In industrial manufacturing, equipment made during neoprene molding is used extensively to facilitate the process of producing other items. Among other products, neoprene molded industrial manufacturing equipment includes conveyor belts and vibration control products (like mounting pads). Neoprene molding is also quite popular in automotive manufacturing, where it is used to make products that face demanding environments, such as hoses, timing belts, and gaskets.
Manufacturers in the electronics industry count on it to protect fragile and/or sensitive electronic devices. Finally, neoprene fabric has many applications, both as everyday clothing and as vehicle seat covers. Neoprene fabric lends itself particularly well to the task of seat covering, as it will not degrade or become discolored in the face of coffee spills, water exposure, sun or ozone exposure, or dirt. The puncture-resistant fabric is soft but durable.
Manufacturing Process of Neoprene
Raw neoprene stock is formed when individual chloroprene molecules are made to connect to one another in a long chain. It is available in foam, liquid, and dry grades. After its formation, the stock may be processed in a variety of ways that produce different, usable neoprene molding products. Some of these processes include injection molding, extrusion, compression molding, and cell casting.
During injection molding, molten neoprene stock is injected into a hollow space called a mold cavity. Once inside, the neoprene spreads out and takes on the shape of the mold. After this, it is ejected, allowed to cool and harden, then sent on for secondary processing or prepared for shipment. The process of extrusion is somewhat similar to injection molding. It also uses raw, molten neoprene heated on a conveyance channel and a specially shaped tool (in this case, called a die). However, the extrusion process is not capable of creating as complex forms as injection molding. Instead of injecting the die with the stock and letting it fill out, extrusion works by forcing molten neoprene through the die and out the other side, where it cools and hardens.
Compression molding reflects features of both of the previous processes, in that, it uses a mold and employs pressure.
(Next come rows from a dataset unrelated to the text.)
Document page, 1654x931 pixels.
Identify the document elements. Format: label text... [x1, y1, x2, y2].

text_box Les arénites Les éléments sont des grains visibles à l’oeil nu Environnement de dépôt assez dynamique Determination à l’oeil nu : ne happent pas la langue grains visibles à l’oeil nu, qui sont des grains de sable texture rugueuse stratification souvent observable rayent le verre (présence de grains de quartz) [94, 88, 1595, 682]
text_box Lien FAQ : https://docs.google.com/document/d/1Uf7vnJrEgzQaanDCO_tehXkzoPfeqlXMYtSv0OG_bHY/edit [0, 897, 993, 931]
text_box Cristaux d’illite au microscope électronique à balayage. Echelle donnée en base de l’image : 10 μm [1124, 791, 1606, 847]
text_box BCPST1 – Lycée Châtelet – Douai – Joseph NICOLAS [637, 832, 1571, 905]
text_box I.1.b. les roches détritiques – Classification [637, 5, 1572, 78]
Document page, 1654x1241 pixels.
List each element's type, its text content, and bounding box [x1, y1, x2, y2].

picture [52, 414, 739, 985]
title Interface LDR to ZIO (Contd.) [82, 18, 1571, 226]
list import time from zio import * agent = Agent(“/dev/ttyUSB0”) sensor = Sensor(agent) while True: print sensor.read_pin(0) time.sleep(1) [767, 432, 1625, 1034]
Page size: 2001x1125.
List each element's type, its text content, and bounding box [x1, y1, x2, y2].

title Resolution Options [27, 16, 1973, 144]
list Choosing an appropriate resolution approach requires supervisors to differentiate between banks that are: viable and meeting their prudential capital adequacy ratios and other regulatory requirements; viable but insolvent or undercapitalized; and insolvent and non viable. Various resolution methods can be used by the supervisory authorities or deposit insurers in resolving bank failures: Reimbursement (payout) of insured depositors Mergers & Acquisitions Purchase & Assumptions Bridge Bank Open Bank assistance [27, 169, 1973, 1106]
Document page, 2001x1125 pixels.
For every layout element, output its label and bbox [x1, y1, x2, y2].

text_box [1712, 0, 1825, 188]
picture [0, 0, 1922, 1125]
However, it is also quite different from both. To begin the process, stock material, which is typically preheated, is placed inside a heated metal mold cavity. Once inside, the mold closes on it from the top, applying pressure. Between the heat of the mold, which softens it, and the pressure applied from the top, the neoprene gradually compresses into a new shape. Cell casting is an older method of creating neoprene sheets that involves pouring liquid material between two sheets of toughened glass that are sealed with a rubber gasket. Here, the material is heated for polymerization. This method, however, has largely been replaced by extrusion because the process often yields surface defects and variations in thickness.